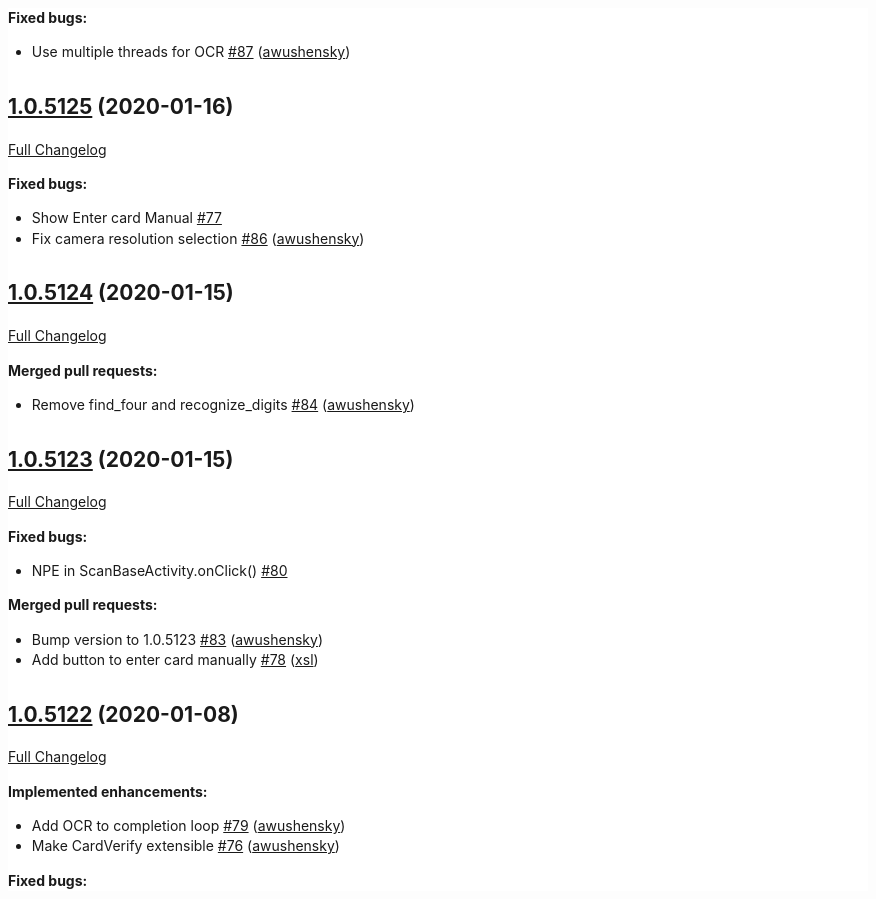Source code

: **Fixed bugs:**

- Use multiple threads for OCR [\#87](https://github.com/getbouncer/cardscan-android/pull/87) ([awushensky](https://github.com/awushensky))

## [1.0.5125](https://github.com/getbouncer/cardscan-android/tree/1.0.5125) (2020-01-16)

[Full Changelog](https://github.com/getbouncer/cardscan-android/compare/1.0.5124...1.0.5125)

**Fixed bugs:**

- Show Enter card Manual [\#77](https://github.com/getbouncer/cardscan-android/issues/77)
- Fix camera resolution selection [\#86](https://github.com/getbouncer/cardscan-android/pull/86) ([awushensky](https://github.com/awushensky))

## [1.0.5124](https://github.com/getbouncer/cardscan-android/tree/1.0.5124) (2020-01-15)

[Full Changelog](https://github.com/getbouncer/cardscan-android/compare/1.0.5123...1.0.5124)

**Merged pull requests:**

- Remove find\_four and recognize\_digits [\#84](https://github.com/getbouncer/cardscan-android/pull/84) ([awushensky](https://github.com/awushensky))

## [1.0.5123](https://github.com/getbouncer/cardscan-android/tree/1.0.5123) (2020-01-15)

[Full Changelog](https://github.com/getbouncer/cardscan-android/compare/1.0.5122...1.0.5123)

**Fixed bugs:**

- NPE in ScanBaseActivity.onClick\(\) [\#80](https://github.com/getbouncer/cardscan-android/issues/80)

**Merged pull requests:**

- Bump version to 1.0.5123 [\#83](https://github.com/getbouncer/cardscan-android/pull/83) ([awushensky](https://github.com/awushensky))
- Add button to enter card manually [\#78](https://github.com/getbouncer/cardscan-android/pull/78) ([xsl](https://github.com/xsl))

## [1.0.5122](https://github.com/getbouncer/cardscan-android/tree/1.0.5122) (2020-01-08)

[Full Changelog](https://github.com/getbouncer/cardscan-android/compare/1.0.5120...1.0.5122)

**Implemented enhancements:**

- Add OCR to completion loop [\#79](https://github.com/getbouncer/cardscan-android/pull/79) ([awushensky](https://github.com/awushensky))
- Make CardVerify extensible [\#76](https://github.com/getbouncer/cardscan-android/pull/76) ([awushensky](https://github.com/awushensky))

**Fixed bugs:**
━━━━
# Assignment
Transcribe every record above in full. Pictures stay out of the copy.

# Result for this exercise
Source code

: **Fixed bugs:**

- Use multiple threads for OCR [\#87](https://github.com/getbouncer/cardscan-android/pull/87) ([awushensky](https://github.com/awushensky))

## [1.0.5125](https://github.com/getbouncer/cardscan-android/tree/1.0.5125) (2020-01-16)

[Full Changelog](https://github.com/getbouncer/cardscan-android/compare/1.0.5124...1.0.5125)

**Fixed bugs:**

- Show Enter card Manual [\#77](https://github.com/getbouncer/cardscan-android/issues/77)
- Fix camera resolution selection [\#86](https://github.com/getbouncer/cardscan-android/pull/86) ([awushensky](https://github.com/awushensky))

## [1.0.5124](https://github.com/getbouncer/cardscan-android/tree/1.0.5124) (2020-01-15)

[Full Changelog](https://github.com/getbouncer/cardscan-android/compare/1.0.5123...1.0.5124)

**Merged pull requests:**

- Remove find\_four and recognize\_digits [\#84](https://github.com/getbouncer/cardscan-android/pull/84) ([awushensky](https://github.com/awushensky))

## [1.0.5123](https://github.com/getbouncer/cardscan-android/tree/1.0.5123) (2020-01-15)

[Full Changelog](https://github.com/getbouncer/cardscan-android/compare/1.0.5122...1.0.5123)

**Fixed bugs:**

- NPE in ScanBaseActivity.onClick\(\) [\#80](https://github.com/getbouncer/cardscan-android/issues/80)

**Merged pull requests:**

- Bump version to 1.0.5123 [\#83](https://github.com/getbouncer/cardscan-android/pull/83) ([awushensky](https://github.com/awushensky))
- Add button to enter card manually [\#78](https://github.com/getbouncer/cardscan-android/pull/78) ([xsl](https://github.com/xsl))

## [1.0.5122](https://github.com/getbouncer/cardscan-android/tree/1.0.5122) (2020-01-08)

[Full Changelog](https://github.com/getbouncer/cardscan-android/compare/1.0.5120...1.0.5122)

**Implemented enhancements:**

- Add OCR to completion loop [\#79](https://github.com/getbouncer/cardscan-android/pull/79) ([awushensky](https://github.com/awushensky))
- Make CardVerify extensible [\#76](https://github.com/getbouncer/cardscan-android/pull/76) ([awushensky](https://github.com/awushensky))

**Fixed bugs:**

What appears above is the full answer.